The 27 Chronic conditions are:

  • Addison´s Disease
  • Asthma
  • Bipolar Mood Disorder
  • Bronchiectasis
  • Cardiac Failure
  • Cardiomyopathy
  • Chronic Obstructive Pulmonary Disease (COPD)
  • Coronary Heart Disease
  • Chronic Renal Failure
  • Crohn´s Disease
  • Diabetes Insipidus
  • Diabetes Mellitus, type 1
  • Diabetes Mellitus, type 2
  • Dysrhythmias
  • Epilepsy
  • Glaucoma
  • Haemophilia
  • Hyperlipidaemia
  • Hypertension
  • Hyperthyroidism
  • Multiple Sclerosis
  • Parkinson´s Disease
  • Rheumatoid Arthritis
  • Schizophrenia
  • Systemic Lupus Erythematosus
  • Ulcerative Colitis
  • HIV/Aids

Access to the medicine available for these conditions is governed by the formulary (restricted or comprehensive) applied to your specific benefit option. Disease lists can be viewed per benefit option.

Chronic Authorisation
Your doctor or pharmacist should contact the Liberty Chronic Medicine Management Department with the relevant member information (member and beneficiary number, diagnosis – with an ICD10 code – and details of prescribed medication). The written prescription can then be faxed to us on
+27 (21) 657 7681 or emailed to chronicmed@libertyhealth.co.za, for record purposes. Please feel free to call us on 0860 002 163, should you require more information.

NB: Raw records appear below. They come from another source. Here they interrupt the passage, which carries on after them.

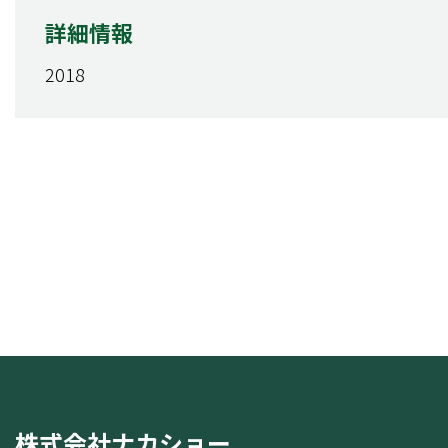
詳細情報
2018
株式会社ナカショー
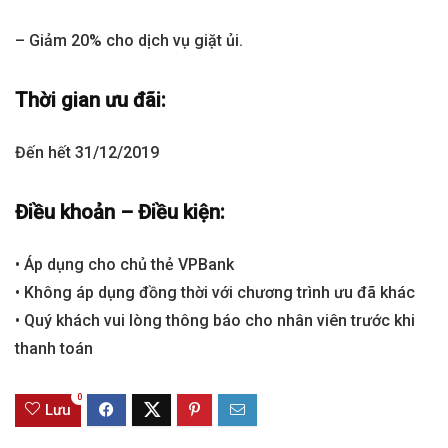
– Giảm 20% cho dịch vụ giặt ủi.
Thời gian ưu đãi:
Đến hết 31/12/2019
Điều khoản – Điều kiện:
• Áp dụng cho chủ thẻ VPBank
• Không áp dụng đồng thời với chương trình ưu đã khác
• Quý khách vui lòng thông báo cho nhân viên trước khi
thanh toán
0
Lưu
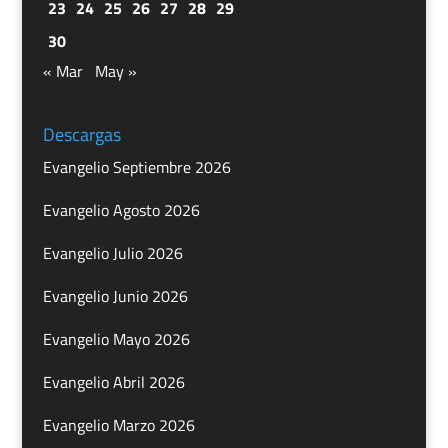
23
24
25
26
27
28
29
30
« Mar
May »
Descargas
Evangelio Septiembre 2026
Evangelio Agosto 2026
Evangelio Julio 2026
Evangelio Junio 2026
Evangelio Mayo 2026
Evangelio Abril 2026
Evangelio Marzo 2026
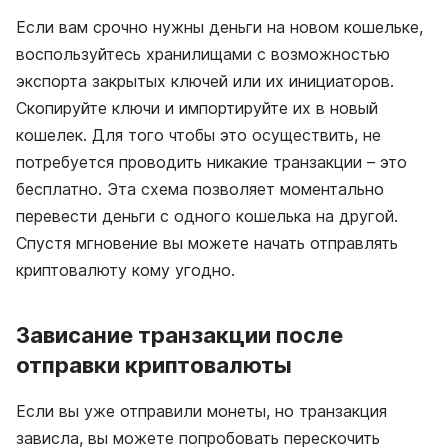
Если вам срочно нужны деньги на новом кошельке,
воспользуйтесь хранилищами с возможностью
экспорта закрытых ключей или их инициаторов.
Скопируйте ключи и импортируйте их в новый
кошелек. Для того чтобы это осуществить, не
потребуется проводить никакие транзакции – это
бесплатно. Эта схема позволяет моментально
перевести деньги с одного кошелька на другой.
Спустя мгновение вы можете начать отправлять
криптовалюту кому угодно.
Зависание транзакции после
отправки криптовалюты
Если вы уже отправили монеты, но транзакция
зависла, вы можете попробовать перескочить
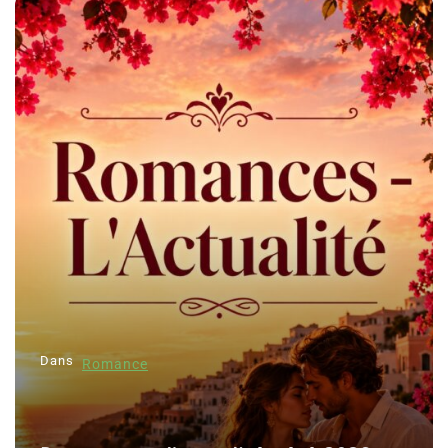
Dans
Romance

Your application will then be reviewed in the context of the diseases covered by your benefit option, the formulary applied and current funding protocols. If further information is required, a Chronic Medicine Management consultant will contact you or your doctor. Please be aware that, where the requested medicine is subject to a co–payment, the consultant may suggest alternatives in order to help manage costs while still ensuring you get the quality care you need.

Once all of the specific requirements have been met, you will be granted a disease–specific authorisation. This means that you no longer need to have a specific medicine authorised, unless under exceptional circumstances. You may now access any other in–formulary product linked to the diagnosis, without having to have your authorisation amended. This means you can conveniently change product and/or strength when you need to, without further contact with the Chronic Medicine Management Department.